Tuesday 15 May 2007
The arrival of Terry Brown and Stuart Cash today as the new management team has left Wimbledon fans dreaming once more of emulating Aldershot Town. Matt Rickard catches up with the dynamic duo and likes what he sees.
When Aldershot Town missed out on promotion from the Isthmian League in 2002 the man they turned to was Terry Brown. After nine successful years, taking part-timers Hayes from regional football also-rans to Conference challengers, Brown came highly regarded.
He didn't let anyone down. Teaming up with former left-back Stuart Cash ? a man signed by both Brian Clough and Martin O'Neill in his professional playing days ? the Shots romped to the Isthmian title, 11 points clear of nearest challengers Canvey Island ? then managed by Jeff King, now boss of Chelmsford City.
It was these parallels that led Wimbledon to move quickly to appoint the dream double act. Commercial director, Ivor Heller, was delighted to introduce the pair to the waiting press. "Even before we advertised the job, we had plenty of interest. In all, we got almost 60 applicants, and we spoke to a dozen of those. We knew we had to move quickly, this being a very important time for the club. Given their record, and their plans for bringing further success to Wimbledon, appointing Terry and Stuart is a great move for us."

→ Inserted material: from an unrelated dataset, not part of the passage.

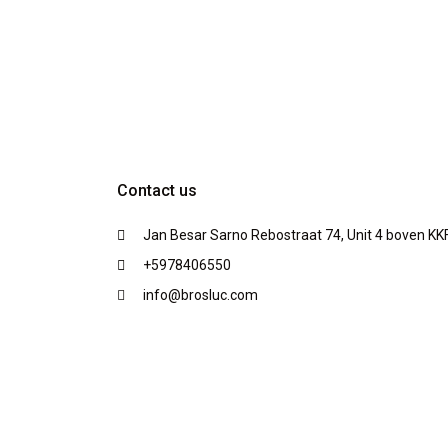
Contact us
Jan Besar Sarno Rebostraat 74, Unit 4 boven KK
+5978406550
info@brosluc.com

Brown is in no doubt where the challenges lie ahead.
"The Ryman league is a slightly different proposition from when I last managed there. I would say it was a stronger league when we went up but I will qualify that by saying that there are two or three very dangerous sides. I have the utmost respect for Jeff King ? he's a fantastic manager and he has assembled a good footballing side which will be even stronger this year. I think any side that finishes above Chelmsford will go up."
Terry Brown, 54, becomes Wimbledon's first full-time manager and with extended training, the introduction of match and player evaluation software and the signing of an as yet unannounced player-coach, the club is entering an exciting new era. Brown was keen to stress that this didn?t mean ripping up the playing squad.
"Dave Anderson did a great job here and has left the nucleus of a very strong side. I went to the Bromley game, which if you hadn't had the sending off, I think you would have won. He has left us the nucleus of not just a good side, but a young and hungry side. It's our job to supplement that with a couple of senior players who have actually won things. There can be a massive gulf between being a good footballing side and being a winning side."
Brown and Cash will meet the players this week, with Roscoe Dsane a familiar face.
"I said to Dave after he took Roscoe that if he could remain fit you have got one of the best strikers in the Conference so yes I would love to keep him, but I'm fully aware that there are a lot of Conference and one or two Football League clubs sniffing around him."
And if Roscoe does remain, will he be getting a bit more protection than was often the case last season?
"We will be bringing in a target man. You've got a Roscoe and a Jolly but you have to have an alternative to that. Sometimes you need to knock the ball forward a little bit quicker and take some pressure off those littl'uns. I don't want to see Roscoe and Jolly being battered about by big centre-halves. If we can get a proper target man who can knock in 15 or 20 goals then that, more than any position, is essential at this level."
Cash, 42, who leaves the assistant managers role at Lewes to join Wimbledon, explained how the relationship between Brown and himself works:
"We work very much as a partnership. We trust each other and the combination has proved successful. The comparisons between Aldershot are valid and the expectations are very similar. But we have the knowledge and the experience of winning this division. We know what it takes and what kind of players it takes to get out of this league and my role is to work closely with the players to improve them technically and mentally."
Training will also be shared as Brown explained.
"I like coaching, Stuart likes coaching so we work together and share duties. We do believe in splitting up coaching. It is a case of horses for courses ? there is no point doing the same training session for forwards as for centre-halves so between myself and Stuart and the new senior player-coach, we can all work on various aspects of play."
One thing that will not faze Brown and Cash is the pressure the AFC Wimbledon job inevitably brings, having guided Aldershot through the same scenario. Less than two years after taking over Aldershot, the pair led the team out in the Conference play-off final, eventually losing on penalties to Shrewsbury. The following year another penalty shootout saw the Shots fall in the play-off semi-finals.
"If you want a team to lose on penalties, me and Stuart are fantastic at it." Brown admits disarmingly. "But seriously we set our own standards anyway. We have got a lovely football club, a generous wage bill and a club, at this level, that players want to come and sign for. We are very much aware of what is required and if you look at Dave's record here its phenomenal. Unfortunately football being the beast that it is, all that matters is 'did you get promotion?'. It's no good us coming here and playing great football for two years but not going up. Our expectation is promotion."